Note: if you don’t currently do all of the above, do not think you have to fit it all in! It’s a suggestion/recommendation, that will greatly help us all to be saints in our daily lives, and if you don’t currently pray the rosary daily, then start with one decade a day and work it up over time. do little things like turning off the radio and praying instead etc. The Lord will guide you and grant you many graces over time to be a saint, and all you need to do is be faithful to Him and take one step at a time each day closer to Him, and not give up when it seems dry, or seems hopeless, but to thank Him for the knowledge of our own weakness & poverty and learn to depend on Him more.

God bless!
 
I don’t want to be a nun yet, in years to come. I want to respect my priest but I just don’t understand why he does not think I’m suited to religious life.
I go to daily Mass, spend time in prayer and am always looking for ways to serve the church and the community.
I’m in Australia, we lack decent Catholic men here anyway so even if I wanted marriage it would be hard to find someone. I said to him that there is enough married people, enough women wanting to get married… And in Australia it’s rare for young women to become nuns so I would be very rare… I don’t understand because I thought priests would be happy to see people interested in religious life.
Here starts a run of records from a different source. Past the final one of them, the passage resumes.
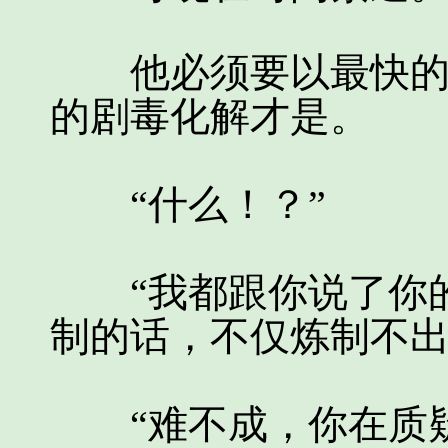
他必须要以最快的速
的剧毒化解才是。
“什么！？”
“我都跟你说了你的
制的话，不仅炼制不出
“难不成，你在质疑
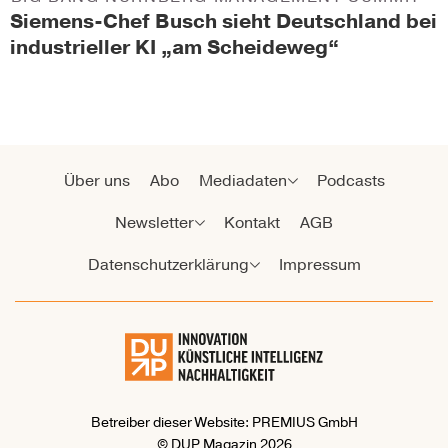
Siemens-Chef Busch sieht Deutschland bei
industrieller KI „am Scheideweg“
Über uns
Abo
Mediadaten
Podcasts
Newsletter
Kontakt
AGB
Datenschutzerklärung
Impressum
Betreiber dieser Website: PREMIUS GmbH
© DUP Magazin 2026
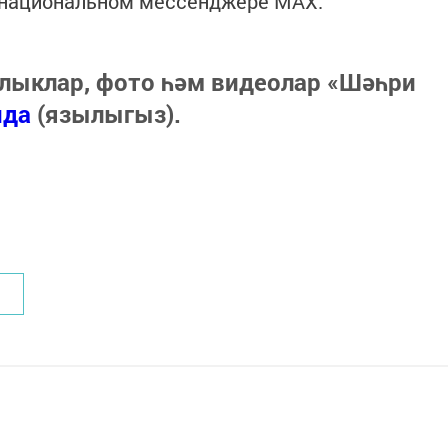
в национальном мессенджере MАХ:
лыклар, фото һәм видеолар «Шәһри
нда
(язылыгыз).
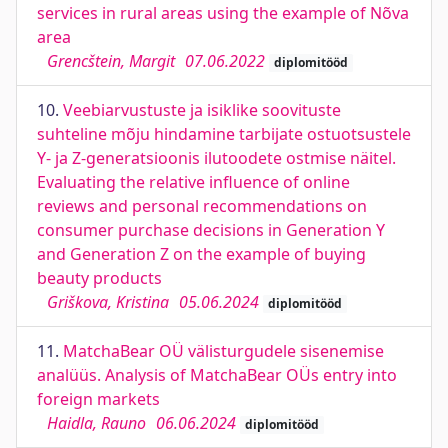
services in rural areas using the example of Nõva
area
Grencštein, Margit
07.06.2022
diplomitööd
10.
Veebiarvustuste ja isiklike soovituste
suhteline mõju hindamine tarbijate ostuotsustele
Y- ja Z-generatsioonis ilutoodete ostmise näitel.
Evaluating the relative influence of online
reviews and personal recommendations on
consumer purchase decisions in Generation Y
and Generation Z on the example of buying
beauty products
Griškova, Kristina
05.06.2024
diplomitööd
11.
MatchaBear OÜ välisturgudele sisenemise
analüüs. Analysis of MatchaBear OÜs entry into
foreign markets
Haidla, Rauno
06.06.2024
diplomitööd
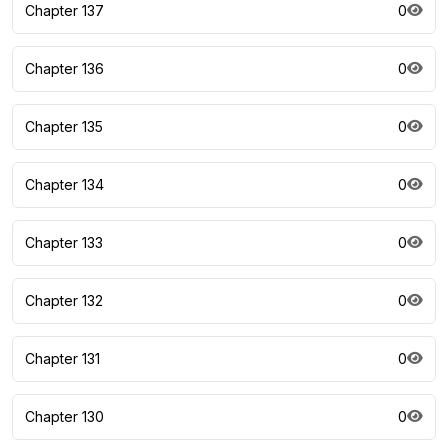
Chapter 137
0
Chapter 136
0
Chapter 135
0
Chapter 134
0
Chapter 133
0
Chapter 132
0
Chapter 131
0
Chapter 130
0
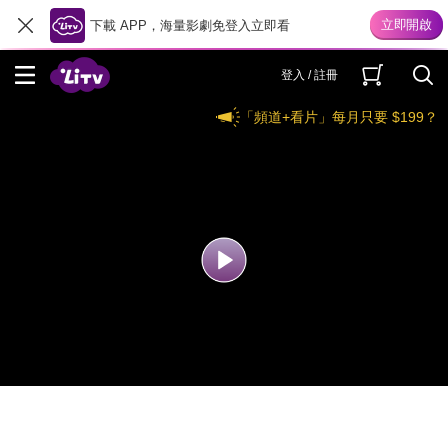
下載 APP，海量影劇免登入立即看
登入 / 註冊
「頻道+看片」每月只要 $199？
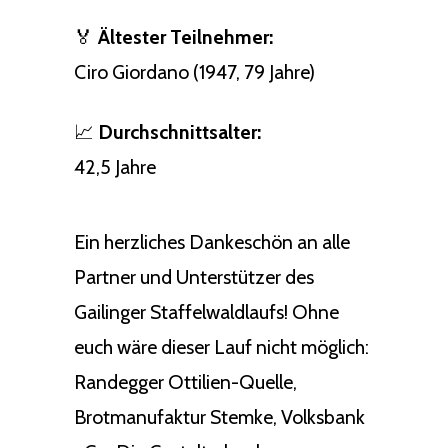
🏅
Ältester Teilnehmer:
Ciro Giordano (1947, 79 Jahre)
📈
Durchschnittsalter:
42,5 Jahre
Ein herzliches Dankeschön an alle
Partner und Unterstützer des
Gailinger Staffelwaldlaufs! Ohne
euch wäre dieser Lauf nicht möglich:
Randegger Ottilien-Quelle,
Brotmanufaktur Stemke, Volksbank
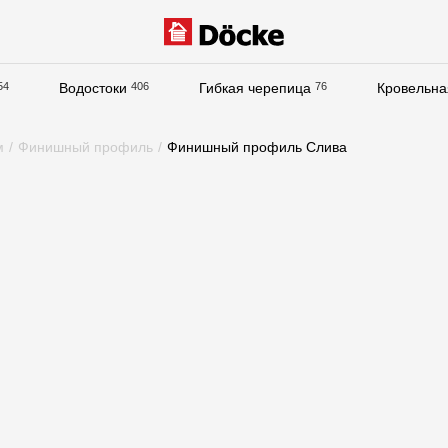
54
Водостоки
406
Гибкая черепица
76
Кровельна
Документация
м
/
Финишный профиль
/
Финишный профиль Слива
Документация
Инструкции по монтажу
Технические листы
Рекламные материалы
Сертификаты
Гарантии
Чертежи
Текстуры
Фото объектов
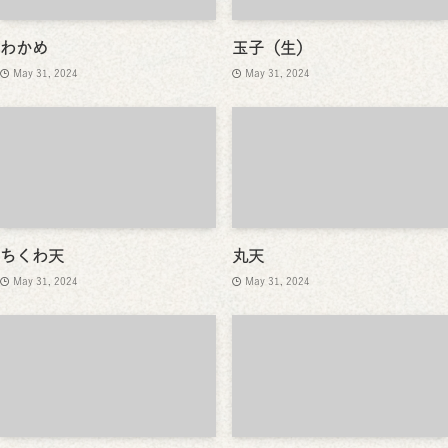
わかめ
玉子（生）
May 31, 2024
May 31, 2024
ちくわ天
丸天
May 31, 2024
May 31, 2024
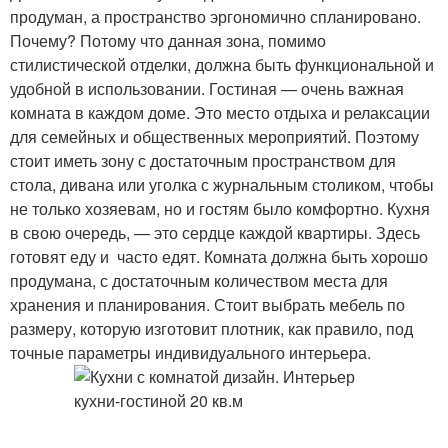
продуман, а пространство эргономично спланировано.
Почему? Потому что данная зона, помимо
стилистической отделки, должна быть функциональной и
удобной в использовании. Гостиная — очень важная
комната в каждом доме. Это место отдыха и релаксации
для семейных и общественных мероприятий. Поэтому
стоит иметь зону с достаточным пространством для
стола, дивана или уголка с журнальным столиком, чтобы
не только хозяевам, но и гостям было комфортно. Кухня
в свою очередь, — это сердце каждой квартиры. Здесь
готовят еду и часто едят. Комната должна быть хорошо
продумана, с достаточным количеством места для
хранения и планирования. Стоит выбрать мебель по
размеру, которую изготовит плотник, как правило, под
точные параметры индивидуального интерьера.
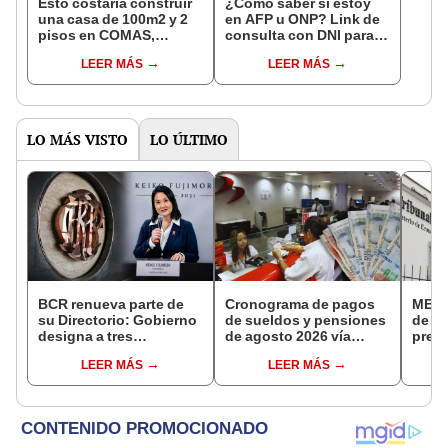
Esto costaría construir
¿Cómo saber si estoy
una casa de 100m2 y 2
en AFP u ONP? Link de
pisos en COMAS,
consulta con DNI para
CARABAYLLO y otros
ver en qué fondo de
LEER MÁS
LEER MÁS
distritos de LIMA
pensiones estás
NORTE
LO MÁS VISTO
LO ÚLTIMO
BCR renueva parte de
Cronograma de pagos
MEF c
su Directorio: Gobierno
de sueldos y pensiones
de la
designa a tres
de agosto 2026 vía
presi
representantes del
Banco de la Nación:
Fisca
LEER MÁS
LEER MÁS
Ejecutivo
conoce las fechas de
depósito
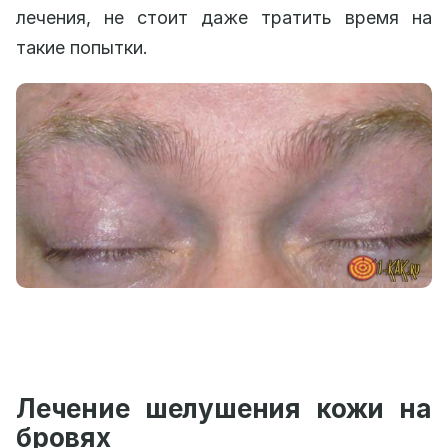
лечения, не стоит даже тратить время на
такие попытки.
Лечение шелушения кожи на
бровях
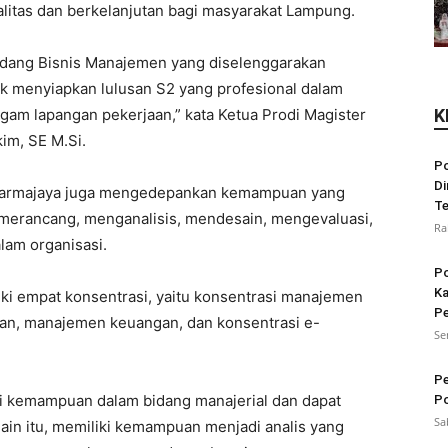
litas dan berkelanjutan bagi masyarakat Lampung.
idang Bisnis Manajemen yang diselenggarakan
uk menyiapkan lulusan S2 yang profesional dalam
gam lapangan pekerjaan,” kata Ketua Prodi Magister
K
im, SE M.Si.
Po
Di
 Darmajaya juga mengedepankan kemampuan yang
Te
 merancang, menganalisis, mendesain, mengevaluasi,
Ra
lam organisasi.
Po
Ka
ki empat konsentrasi, yaitu konsentrasi manajemen
Pe
n, manajemen keuangan, dan konsentrasi e-
Se
Pe
ki kemampuan dalam bidang manajerial dan dapat
Po
Sa
in itu, memiliki kemampuan menjadi analis yang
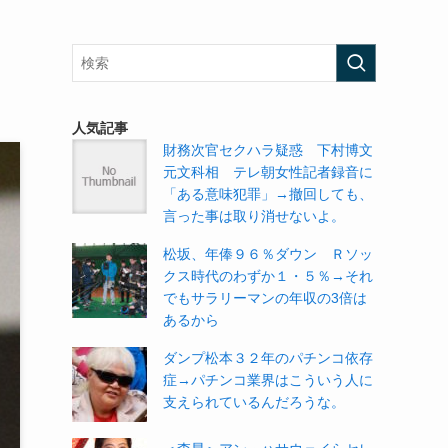
人気記事
財務次官セクハラ疑惑 下村博文
元文科相 テレ朝女性記者録音に
「ある意味犯罪」→撤回しても、
言った事は取り消せないよ。
松坂、年俸９６％ダウン Ｒソッ
クス時代のわずか１・５％→それ
でもサラリーマンの年収の3倍は
あるから
ダンプ松本３２年のパチンコ依存
症→パチンコ業界はこういう人に
支えられているんだろうな。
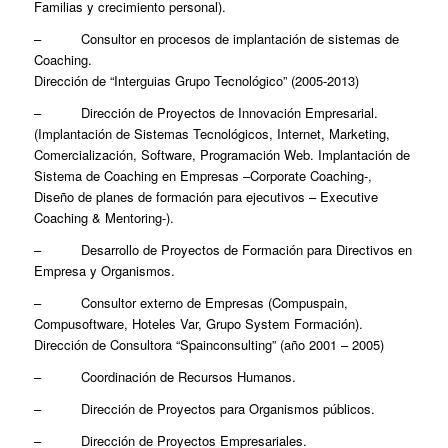
Familias y crecimiento personal).
– Consultor en procesos de implantación de sistemas de
Coaching.
Dirección de “Interguias Grupo Tecnológico” (2005-2013)
– Dirección de Proyectos de Innovación Empresarial.
(Implantación de Sistemas Tecnológicos, Internet, Marketing,
Comercialización, Software, Programación Web. Implantación de
Sistema de Coaching en Empresas –Corporate Coaching-,
Diseño de planes de formación para ejecutivos – Executive
Coaching & Mentoring-).
– Desarrollo de Proyectos de Formación para Directivos en
Empresa y Organismos.
– Consultor externo de Empresas (Compuspain,
Compusoftware, Hoteles Var, Grupo System Formación).
Dirección de Consultora “Spainconsulting” (año 2001 – 2005)
– Coordinación de Recursos Humanos.
– Dirección de Proyectos para Organismos públicos.
– Dirección de Proyectos Empresariales.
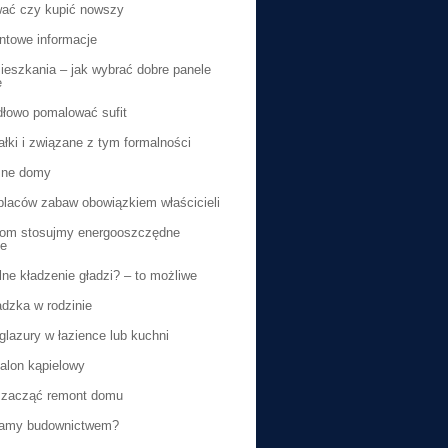
ać czy kupić nowszy
ntowe informacje
eszkania – jak wybrać dobre panele
e
dłowo pomalować sufit
ałki i związane z tym formalności
ne domy
laców zabaw obowiązkiem właścicieli
dom stosujmy energooszczędne
ie
ne kładzenie gładzi? – to możliwe
dzka w rodzinie
lazury w łazience lub kuchni
alon kąpielowy
 zacząć remont domu
amy budownictwem?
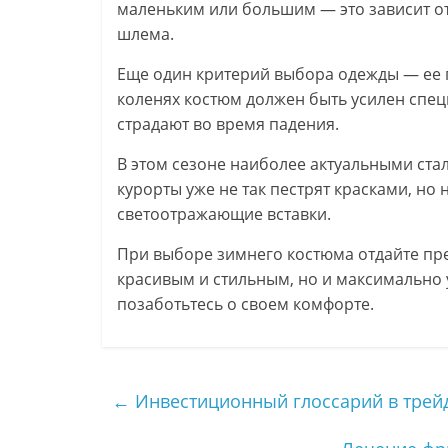
маленьким или большим — это зависит от 
шлема.
Еще один критерий выбора одежды — ее п
коленях костюм должен быть усилен спе
страдают во время падения.
В этом сезоне наиболее актуальными ст
курорты уже не так пестрят красками, но
светоотражающие вставки.
При выборе зимнего костюма отдайте пре
красивым и стильным, но и максимально 
позаботьтесь о своем комфорте.
←
Инвестиционный глоссарий в трейд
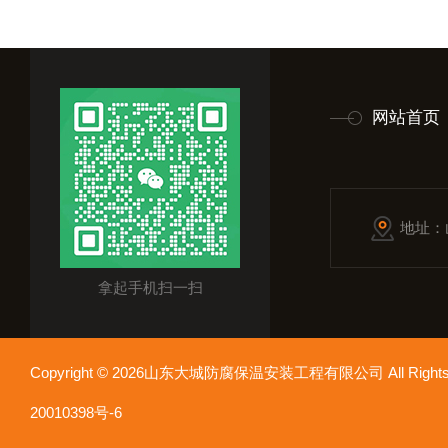
网站首页
地址：
拿起手机扫一扫
Copyright © 2026山东大城防腐保温安装工程有限公司 All Rights
20010398号-6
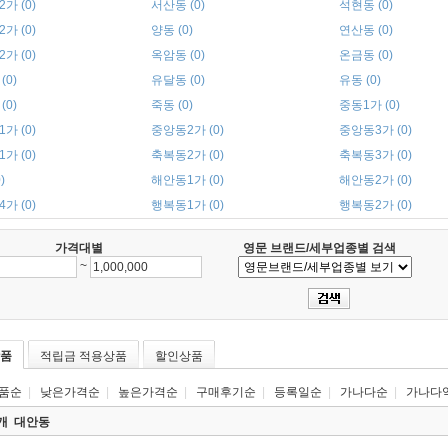
가 (0)
서산동 (0)
석현동 (0)
가 (0)
양동 (0)
연산동 (0)
가 (0)
옥암동 (0)
온금동 (0)
(0)
유달동 (0)
유동 (0)
(0)
죽동 (0)
중동1가 (0)
가 (0)
중앙동2가 (0)
중앙동3가 (0)
가 (0)
축복동2가 (0)
축복동3가 (0)
)
해안동1가 (0)
해안동2가 (0)
가 (0)
행복동1가 (0)
행복동2가 (0)
가격대별
영문 브랜드/세부업종별 검색
~
품
적립금 적용상품
할인상품
품순
|
낮은가격순
|
높은가격순
|
구매후기순
|
등록일순
|
가나다순
|
가나다
0개
대안동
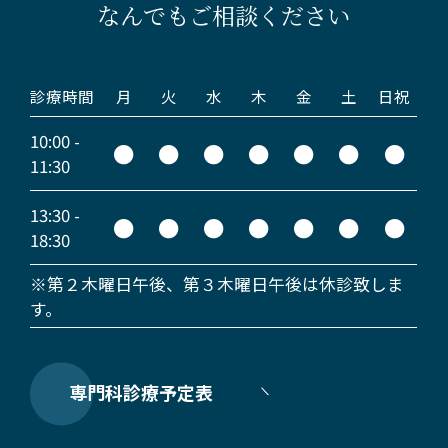
なんでもご相談ください
診療時間
月
火
水
木
金
土
日祝
10:00 -
●
●
●
●
●
●
●
11:30
13:30 -
●
●
●
●
●
●
●
18:30
※第２木曜日午後、第３木曜日午後は休診致しま
す。
専門科診療予定表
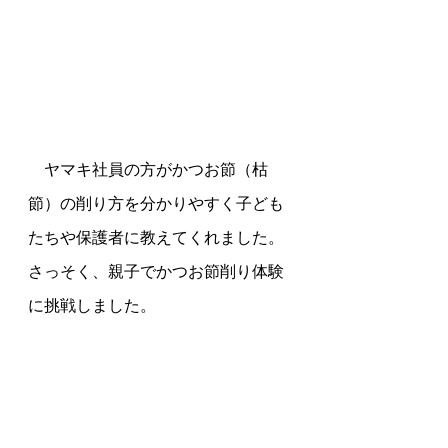
ヤマキ社員の方がかつお節（枯
節）の削り方を分かりやすく子ども
たちや保護者に教えてくれました。
さっそく、親子でかつお節削り体験
に挑戦しました。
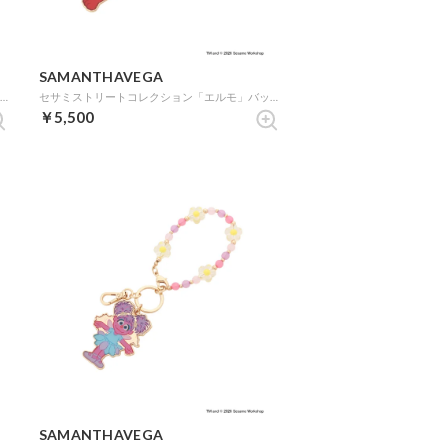
SAMANTHAVEGA
『トイ・ストーリー』コレクション ファスナーチャーム（ウッディ） (ゴールド)
セサミストリートコレクション「エルモ」バッグチャーム (ゴールド)
￥5,500
SAMANTHAVEGA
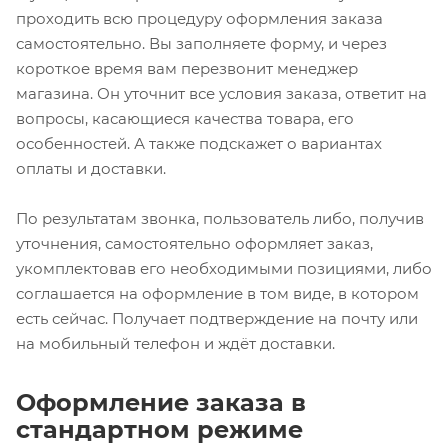
проходить всю процедуру оформления заказа
самостоятельно. Вы заполняете форму, и через
короткое время вам перезвонит менеджер
магазина. Он уточнит все условия заказа, ответит на
вопросы, касающиеся качества товара, его
особенностей. А также подскажет о вариантах
оплаты и доставки.
По результатам звонка, пользователь либо, получив
уточнения, самостоятельно оформляет заказ,
укомплектовав его необходимыми позициями, либо
соглашается на оформление в том виде, в котором
есть сейчас. Получает подтверждение на почту или
на мобильный телефон и ждёт доставки.
Оформление заказа в
стандартном режиме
His words were “you need a man and children to be happy”.
Not knowing you personally, it makes it a bit hard to give advice. At least the priest knows you personally.

As a fellow Australian, the comment “we lack decent Catholic men” is a bit sweeping. But you’ll need to find practising Catholic men who really believe, and not men who just claim the title “Catholic” on their baptismal certificate.

But that’s not the point. The issue is whether you’d be suited to a religious order, and in the end that will depend on you and God.

In the meantime, it might be worth your while to get a bit more advice from other Catholic Chirstians, both lay people and religious. Talk to an order and find out more. Talk to a vocational director.

I’m Catholic now, but I used to be Protestant. I had a pastor whom I found very wise and discerning. He would sometimes tell me things I didn’t want to hear or like hearing, but he was right in the long run. Whether your priest fits into this category is up for grabs, but you need to ask a few other people.

However make sure they’re Christian and preferably sincere Catholics, with some experience under their belt.

In the meantime just keep on doing what you’re doing - a student I believe.